Fluke Asks: What's Your Mean-Time-To-Know?
Integrating the separate disciplines of network and application performance monitoring.
Network administrators: How long does it take your staff to determine the root cause of an issue? Your "Mean-Time-To-Know" is a key metric that Fluke uses when referring to their newly minted Visual TruView offering, according to Daryle DeBalski, VP & GM of Visual Network Systems (Danaher Corporation owns Visual and Fluke, among other companies).
TruView is an appliance that uses key data sets such as stream-to-disk packet storage, application response time, transactional decode, IPFIX (NetFlow), and SNMP to present analytics through a single reporting interface. As TruView processes analytics from these data sets, it time-correlates the results.
TruView integrates the separate disciplines of network and application performance monitoring, and features a single, correlated dashboard that makes it easy for engineers to drill down to individual or group of flows, packets or transactions of any user, site or period of time in a few clicks. Automatic identification and configuration of applications and networks takes 15 minutes. The starting price of TruView is $25k.

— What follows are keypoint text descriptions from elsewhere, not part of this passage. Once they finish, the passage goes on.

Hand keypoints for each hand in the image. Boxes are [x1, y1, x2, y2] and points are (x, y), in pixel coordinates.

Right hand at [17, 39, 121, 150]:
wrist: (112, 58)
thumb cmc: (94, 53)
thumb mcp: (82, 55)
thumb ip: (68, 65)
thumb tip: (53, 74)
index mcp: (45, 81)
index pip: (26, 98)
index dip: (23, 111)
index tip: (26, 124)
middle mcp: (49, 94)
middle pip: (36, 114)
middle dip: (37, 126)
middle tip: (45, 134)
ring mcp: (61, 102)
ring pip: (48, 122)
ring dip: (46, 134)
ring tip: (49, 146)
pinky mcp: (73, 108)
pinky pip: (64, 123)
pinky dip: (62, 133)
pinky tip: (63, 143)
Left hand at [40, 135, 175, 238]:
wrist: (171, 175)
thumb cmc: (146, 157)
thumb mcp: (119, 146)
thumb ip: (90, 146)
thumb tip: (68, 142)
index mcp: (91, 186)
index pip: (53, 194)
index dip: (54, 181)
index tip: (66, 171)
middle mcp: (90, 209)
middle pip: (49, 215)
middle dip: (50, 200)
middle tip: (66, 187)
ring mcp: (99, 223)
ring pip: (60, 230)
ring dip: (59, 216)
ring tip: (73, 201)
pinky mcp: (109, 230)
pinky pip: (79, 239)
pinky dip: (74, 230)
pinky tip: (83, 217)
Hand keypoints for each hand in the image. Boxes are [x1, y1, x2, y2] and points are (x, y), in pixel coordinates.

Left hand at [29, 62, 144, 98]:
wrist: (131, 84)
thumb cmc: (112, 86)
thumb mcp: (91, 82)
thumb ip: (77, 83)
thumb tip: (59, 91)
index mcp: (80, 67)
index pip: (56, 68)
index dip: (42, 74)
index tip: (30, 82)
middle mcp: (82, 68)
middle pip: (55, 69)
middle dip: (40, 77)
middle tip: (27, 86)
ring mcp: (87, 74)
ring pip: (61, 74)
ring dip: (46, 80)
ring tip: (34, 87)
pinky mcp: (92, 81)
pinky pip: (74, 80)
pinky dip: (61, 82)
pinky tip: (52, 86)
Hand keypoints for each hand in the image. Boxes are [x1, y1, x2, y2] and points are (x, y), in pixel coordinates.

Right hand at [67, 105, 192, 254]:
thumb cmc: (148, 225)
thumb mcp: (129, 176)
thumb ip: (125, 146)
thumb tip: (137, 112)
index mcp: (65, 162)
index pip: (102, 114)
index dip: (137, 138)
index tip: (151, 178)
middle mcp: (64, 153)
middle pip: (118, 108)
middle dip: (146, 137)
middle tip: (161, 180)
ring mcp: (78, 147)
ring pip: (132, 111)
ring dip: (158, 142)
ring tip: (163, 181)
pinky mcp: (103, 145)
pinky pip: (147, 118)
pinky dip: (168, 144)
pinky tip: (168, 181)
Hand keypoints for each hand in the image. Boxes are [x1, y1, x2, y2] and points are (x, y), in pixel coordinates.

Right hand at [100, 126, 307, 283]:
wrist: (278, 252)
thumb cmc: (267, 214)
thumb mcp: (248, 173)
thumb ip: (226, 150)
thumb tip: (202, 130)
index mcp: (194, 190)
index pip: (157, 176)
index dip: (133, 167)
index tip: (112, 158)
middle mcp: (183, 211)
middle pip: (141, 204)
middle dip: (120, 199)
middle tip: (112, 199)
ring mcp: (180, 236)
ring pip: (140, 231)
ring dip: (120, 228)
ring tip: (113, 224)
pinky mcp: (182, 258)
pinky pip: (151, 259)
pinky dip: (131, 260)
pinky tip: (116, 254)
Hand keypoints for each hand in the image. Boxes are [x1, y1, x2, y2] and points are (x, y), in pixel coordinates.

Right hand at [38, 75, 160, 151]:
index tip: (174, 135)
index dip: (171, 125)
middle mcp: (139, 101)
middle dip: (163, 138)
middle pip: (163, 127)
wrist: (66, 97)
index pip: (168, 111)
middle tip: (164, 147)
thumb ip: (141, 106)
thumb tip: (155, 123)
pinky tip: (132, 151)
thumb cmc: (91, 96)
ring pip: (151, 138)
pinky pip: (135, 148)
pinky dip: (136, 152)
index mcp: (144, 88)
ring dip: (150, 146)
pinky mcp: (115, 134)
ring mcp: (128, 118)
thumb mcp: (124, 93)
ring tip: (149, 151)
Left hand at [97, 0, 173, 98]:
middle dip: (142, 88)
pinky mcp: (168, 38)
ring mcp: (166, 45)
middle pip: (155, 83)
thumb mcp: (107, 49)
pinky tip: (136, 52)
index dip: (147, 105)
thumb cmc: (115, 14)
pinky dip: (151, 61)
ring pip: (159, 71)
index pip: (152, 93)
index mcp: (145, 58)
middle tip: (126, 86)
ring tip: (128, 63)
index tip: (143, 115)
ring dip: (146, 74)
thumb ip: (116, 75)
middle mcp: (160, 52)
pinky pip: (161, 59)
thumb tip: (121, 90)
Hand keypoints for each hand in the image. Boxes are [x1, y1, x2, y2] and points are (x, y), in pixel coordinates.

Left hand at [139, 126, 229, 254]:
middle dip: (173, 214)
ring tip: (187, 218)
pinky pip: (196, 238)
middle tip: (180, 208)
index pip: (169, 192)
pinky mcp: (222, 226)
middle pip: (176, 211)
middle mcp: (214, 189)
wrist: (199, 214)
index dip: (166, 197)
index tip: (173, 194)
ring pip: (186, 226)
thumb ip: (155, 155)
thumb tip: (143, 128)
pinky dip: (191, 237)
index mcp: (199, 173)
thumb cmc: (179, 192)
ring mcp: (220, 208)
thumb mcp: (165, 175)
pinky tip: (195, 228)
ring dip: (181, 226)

In 2004, Viola Networks sent me their NetAlly assessment tool to evaluate, and I remember using their tool to prove to people the ineffectiveness of LAN hubs in VoIP configurations. (See: Ready! Getting The IP-PBX To Work: Plan, Then Assess) Viola is one of several acquisitions by Danaher whose technology makes up TruView.
The starting price tag may come as sticker shock to most SMBs. But on a recent encounter where we spent significant hours troubleshooting a project involving consultants, data center, carriers and then IT partners, that $25k starting price quickly started to seem insignificant. In our initial meetings with the concerned parties nearly two years ago, we'd stated that adequate tools were lacking.
Without adequate tools, contention develops between concerned parties, and I think Fluke's approach of bringing analytics for VoIP, network and application performance to a dashboard in a collaborative picture makes sense. For several years, we told a particular customer, "You have data center issues." We knew the network and low utilization weren't the culprits but didn't have the tools to prove it. We used probes that pointed the issue towards the data center but had nothing on the specific issue, whether it was server resources or application. Performance was hidden and the lack of metrics hindered problem resolution. Because the project involved health care, resolution became a priority, particularly once Doctors experienced what we had already been reporting for several years on behalf of their staff. The problem turned out to be licensing for concurrent user sessions. How much loss in productivity and tech time were incurred?
The other lingering ailment found was that the VMware solution wasn't properly configured either, and again the days spent by all parties over several years didn't lead to quick resolutions, let alone any respectable Mean-Time-To-Know. The issues became the status quo, and the staff experience of lousy service became the norm. Personnel turnovers out of frustration also plagued the practice. Patients were backlogged in waiting rooms, unable to see doctors because of problems preventing the office from using Electronic Medical Records or the backend system used in procedures.
Reflecting on these experiences, everyone had tools but none of the tools collaborated with the analytics. The analytics on hand didn't point to the root cause. The root cause was often masked because, as is shown in Fluke's slide above--"It's not the network," "It's not the application," and "It's not the server" were common responses to the issues reported by responsible parties.